UCSC OSPO Participation in the Open Forum Academy Symposium

Stephanie Lieggi, Executive Director of the UC Santa Cruz Open Source Program Office (OSPO), participated in the Open Forum Academy (OFA) Symposium held in Rio de Janeiro, Brazil in November 2025.

The symposium agenda is available here.

Lieggi presented preliminary findings from a research project funded by the Digital Infrastructure Insights Fund (DIIF) examining parallels between post-9/11 trade security frameworks and the emerging policy landscape for open source software (OSS) supply chain security.

The presentation drew on comparative analysis of U.S. customs and trade security initiatives—most notably the Customs-Trade Partnership Against Terrorism (C-TPAT) and the Container Security Initiative (CSI)—and assessed how the incentive structures, public-private partnership models, and international harmonization mechanisms that made those programs effective might inform analogous frameworks for OSS security. A central theme was moving the policy conversation beyond surface-level comparisons (such as the Software Bill of Materials / shipping manifest analogy) toward more actionable, principles-based frameworks.

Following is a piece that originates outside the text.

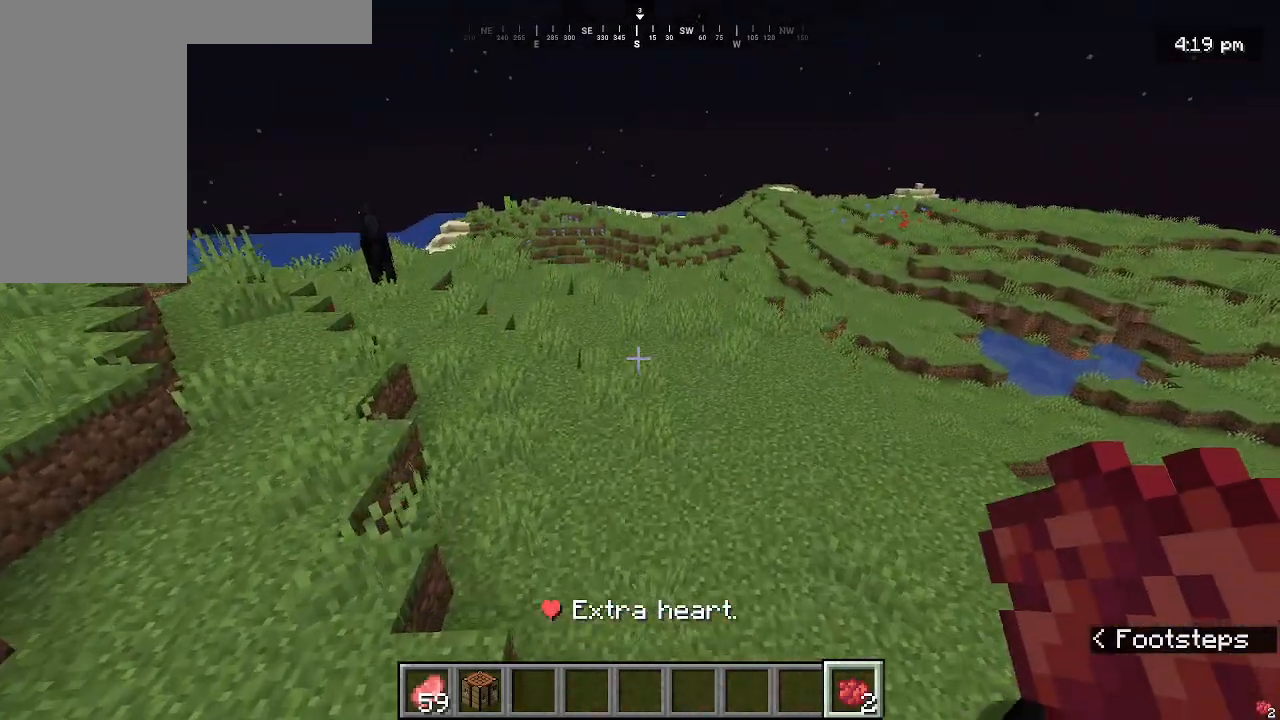
{"keys": ["w"], "mouse": [], "events": []}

The work is a collaboration between researchers at UCSC OSPO, the Berkeley Institute of Data Science, and the Center for Nonproliferation Studies/MIIS.

Supporting Materials The following project materials are available for reference:

Preliminary Report Presentation Slides

This research is ongoing. A final report incorporating findings from expert interviews across the trade security and OSS security practitioner communities is forthcoming.